I have a fish named Lunch and another named Dinner.

I had a dog I named Diogee (D-O-G).  Name her Ceeaytee....


----------



## manu1959 (Sep 23, 2005)

Shattered said:
			
		

> Baaaaaaaaad child!



holly goodhead then?


----------



## Shattered (Sep 23, 2005)

manu1959 said:
			
		

> holly goodhead then?



 :spank3:


----------



## Abbey Normal (Sep 23, 2005)

Shattered said:
			
		

> The poll doesn't actually end til the 28th or something, but I think Skittles wins hands down.



Oops, sorry, I hadn't noticed the poll had a closing date. Thanks for the info. 
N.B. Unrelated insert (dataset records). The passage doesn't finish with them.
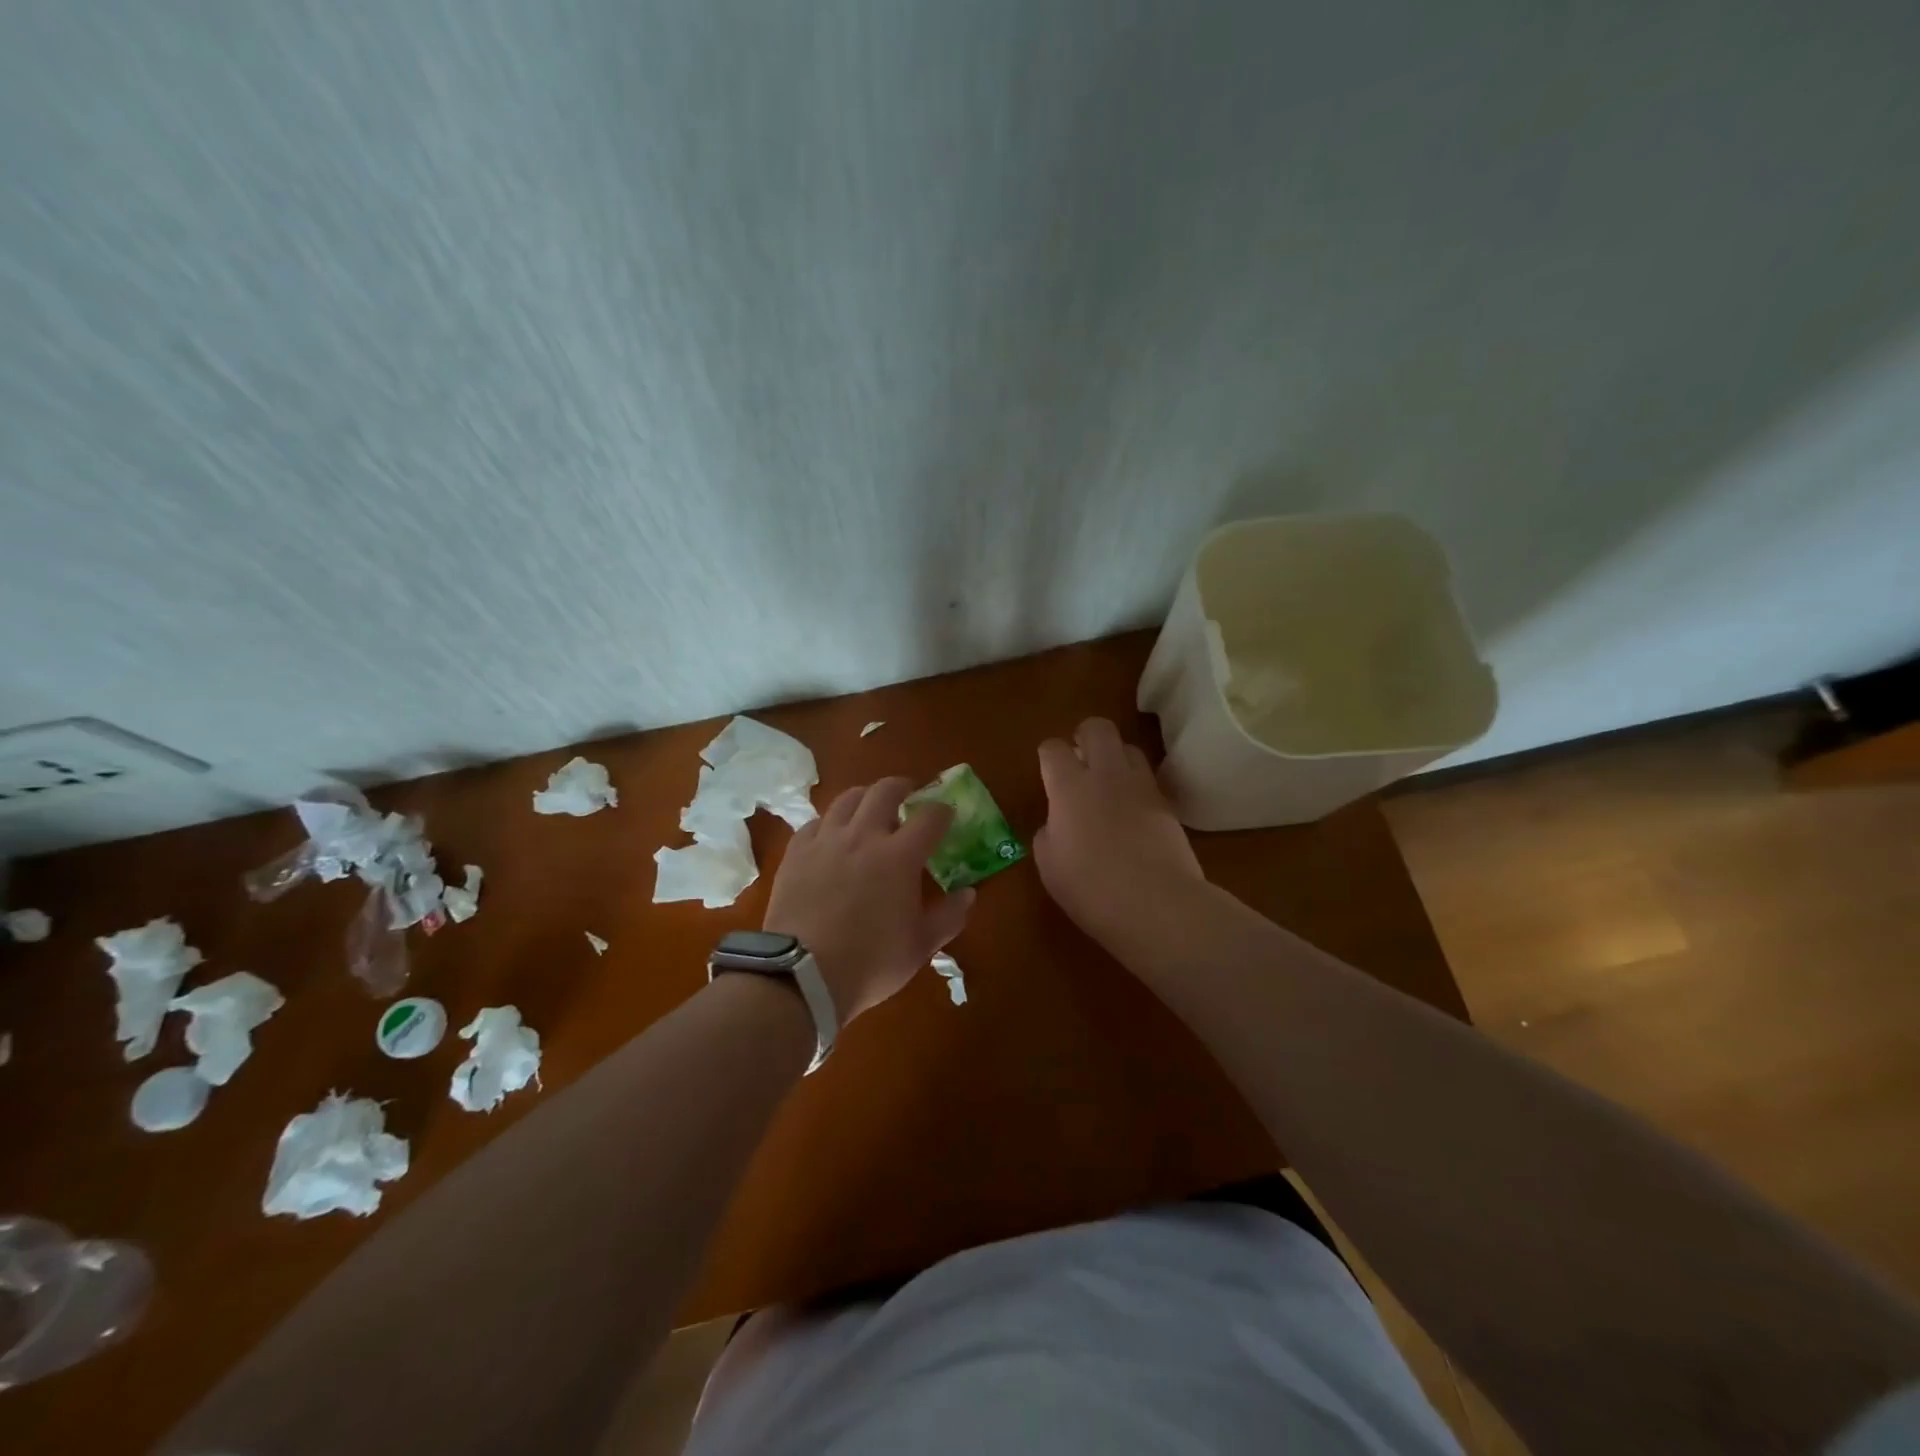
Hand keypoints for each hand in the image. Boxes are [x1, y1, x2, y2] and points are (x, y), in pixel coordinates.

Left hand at [763, 779, 974, 1022]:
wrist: (801, 975)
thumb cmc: (870, 962)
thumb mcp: (920, 946)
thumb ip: (949, 916)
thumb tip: (969, 894)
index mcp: (900, 856)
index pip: (929, 817)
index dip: (942, 811)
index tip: (947, 814)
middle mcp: (863, 836)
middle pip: (885, 791)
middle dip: (902, 786)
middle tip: (909, 795)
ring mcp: (826, 840)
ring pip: (847, 798)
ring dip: (865, 797)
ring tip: (870, 807)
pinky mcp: (796, 852)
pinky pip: (816, 822)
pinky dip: (831, 821)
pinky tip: (833, 834)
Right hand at [1035, 718, 1207, 946]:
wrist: (1155, 904)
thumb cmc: (1090, 888)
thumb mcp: (1049, 865)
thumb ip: (1049, 833)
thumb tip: (1058, 824)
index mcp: (1068, 787)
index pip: (1053, 748)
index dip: (1048, 755)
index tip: (1048, 771)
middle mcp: (1105, 775)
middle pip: (1097, 728)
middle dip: (1086, 736)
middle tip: (1080, 759)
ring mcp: (1140, 786)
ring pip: (1129, 747)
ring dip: (1116, 757)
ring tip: (1110, 782)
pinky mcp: (1167, 804)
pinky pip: (1148, 779)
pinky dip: (1137, 785)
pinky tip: (1132, 810)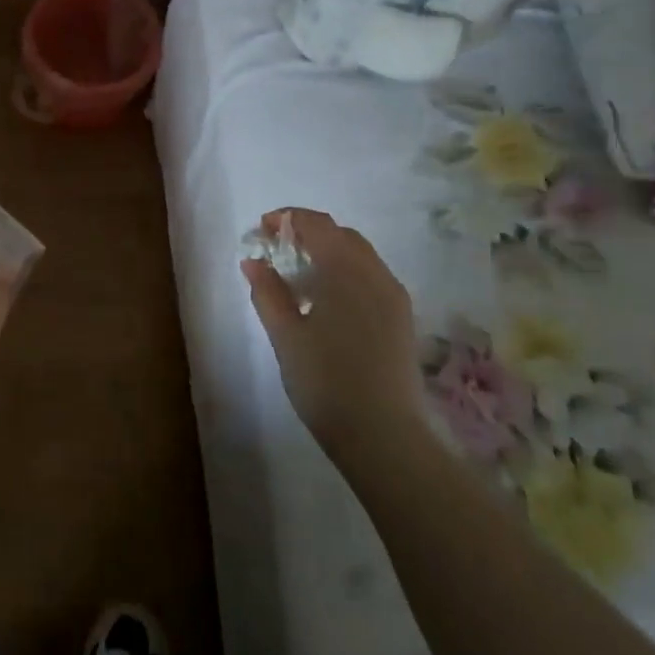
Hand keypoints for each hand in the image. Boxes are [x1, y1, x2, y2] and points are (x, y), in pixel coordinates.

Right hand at [241, 209, 423, 462]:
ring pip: (359, 256)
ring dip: (328, 253)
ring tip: (298, 277)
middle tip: (276, 251)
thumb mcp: (285, 335)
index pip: (317, 224)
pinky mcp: (401, 319)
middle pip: (341, 235)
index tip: (262, 229)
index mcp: (345, 270)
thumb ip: (267, 292)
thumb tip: (253, 261)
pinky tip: (325, 302)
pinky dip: (345, 274)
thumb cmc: (326, 381)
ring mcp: (393, 297)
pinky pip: (370, 278)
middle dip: (308, 234)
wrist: (384, 436)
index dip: (287, 219)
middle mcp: (375, 274)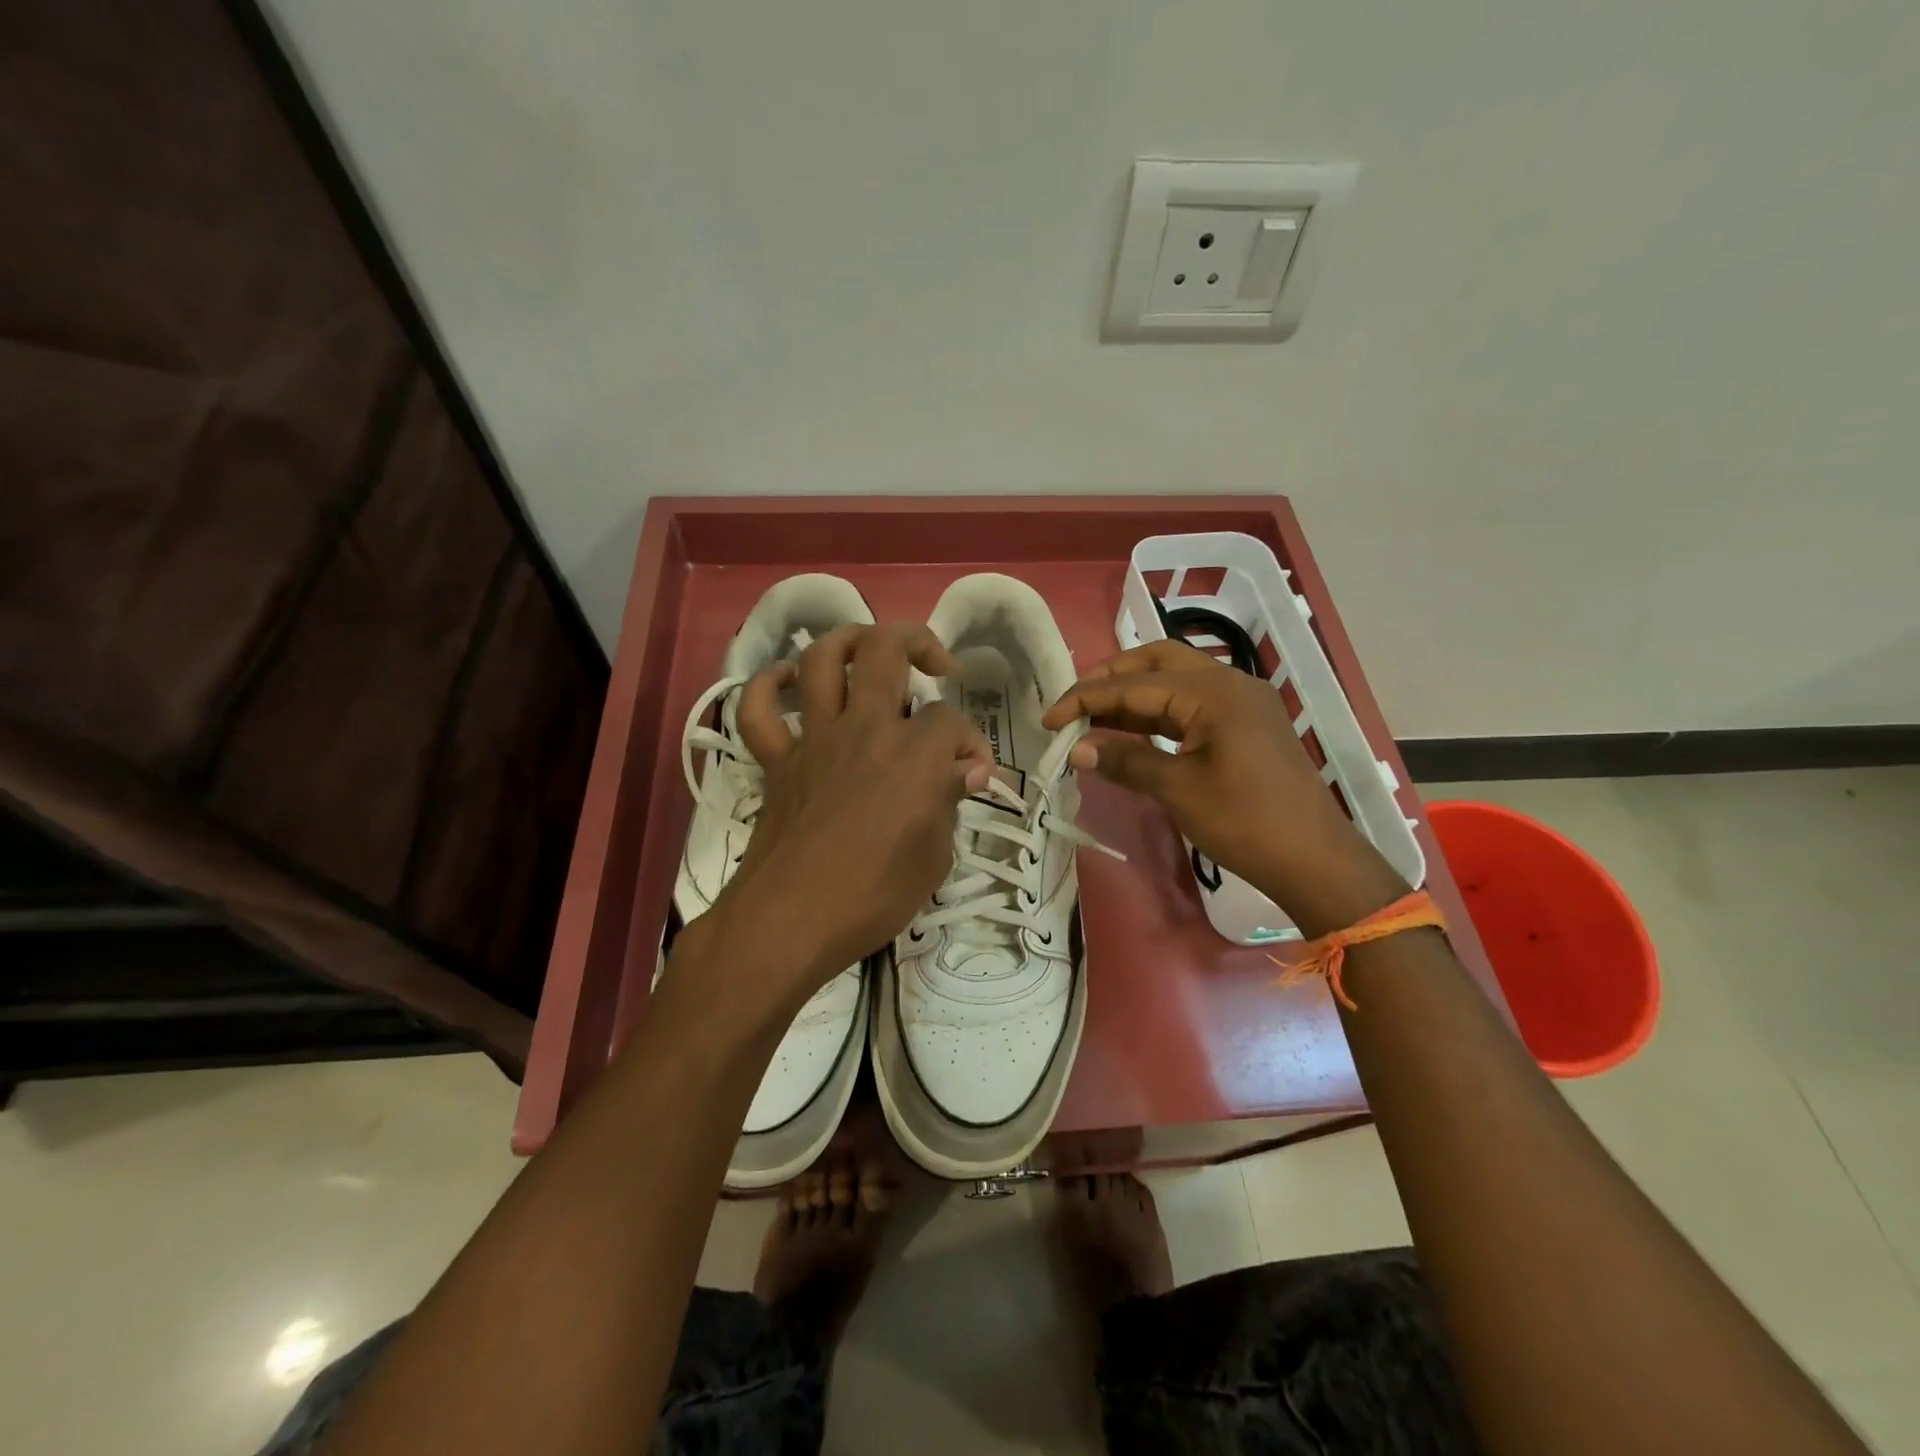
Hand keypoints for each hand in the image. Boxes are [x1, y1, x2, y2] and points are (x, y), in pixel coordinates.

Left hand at [694, 624, 992, 1008]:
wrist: (791, 921)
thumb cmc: (874, 896)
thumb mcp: (935, 857)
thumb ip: (950, 801)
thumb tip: (967, 770)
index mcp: (914, 754)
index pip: (952, 722)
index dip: (970, 741)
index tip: (973, 773)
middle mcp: (864, 729)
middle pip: (887, 650)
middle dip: (919, 642)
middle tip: (936, 666)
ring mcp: (814, 739)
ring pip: (821, 659)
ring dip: (847, 641)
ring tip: (868, 651)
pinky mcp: (777, 760)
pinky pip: (758, 709)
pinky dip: (768, 686)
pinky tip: (787, 682)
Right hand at [1041, 640, 1404, 935]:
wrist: (1316, 862)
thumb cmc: (1246, 823)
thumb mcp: (1178, 790)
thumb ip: (1126, 761)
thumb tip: (1076, 750)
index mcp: (1213, 691)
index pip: (1134, 685)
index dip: (1085, 699)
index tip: (1048, 720)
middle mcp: (1229, 683)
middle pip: (1158, 662)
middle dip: (1111, 679)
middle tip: (1074, 705)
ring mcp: (1242, 703)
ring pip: (1175, 682)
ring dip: (1133, 697)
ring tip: (1093, 720)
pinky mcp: (1246, 727)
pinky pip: (1192, 706)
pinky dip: (1157, 715)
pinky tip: (1130, 734)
We named our cat a Swahili word. I like using odd words, and Swahili is a beautiful language. If you are at all unhappy with the sound of the English choices, here are some Swahili words for you to consider.  (No guarantees of perfect translation).

Duck- bata
Trip - tembezi (as in travelling, though)
Skit (there is no word for Skittles) - kichekesho 
Cat- Paka
Gray - Jivujivu
Humorous - Bishi
Crazy person - kichaa
Crazy or Insane-  majinuni


----------



## manu1959 (Sep 23, 2005)

Shattered said:
			
		

> :spank3:




honey rider??????????????


----------



## Shattered (Sep 23, 2005)

manu1959 said:
			
		

> honey rider??????????????




Yer skatin' on thin ice, toots.


----------



## Shattered (Sep 23, 2005)

Abbey Normal said:
			
		

> Oops, sorry, I hadn't noticed the poll had a closing date. Thanks for the info.
> 
> We named our cat a Swahili word. I like using odd words, and Swahili is a beautiful language. If you are at all unhappy with the sound of the English choices, here are some Swahili words for you to consider.  (No guarantees of perfect translation).
> 
> ...



That ones kinda cool sounding..


----------



## Johnney (Sep 24, 2005)

no1tovote4 said:
			
		

> I would name the think "Dog".


that one works, i names my cat dog


----------



## Hagbard Celine (Sep 25, 2005)

Her name should be "Ramshod Destroyer of Worlds."

Or "Skittles" would do.


----------



## Johnney (Sep 25, 2005)

ramrod?


----------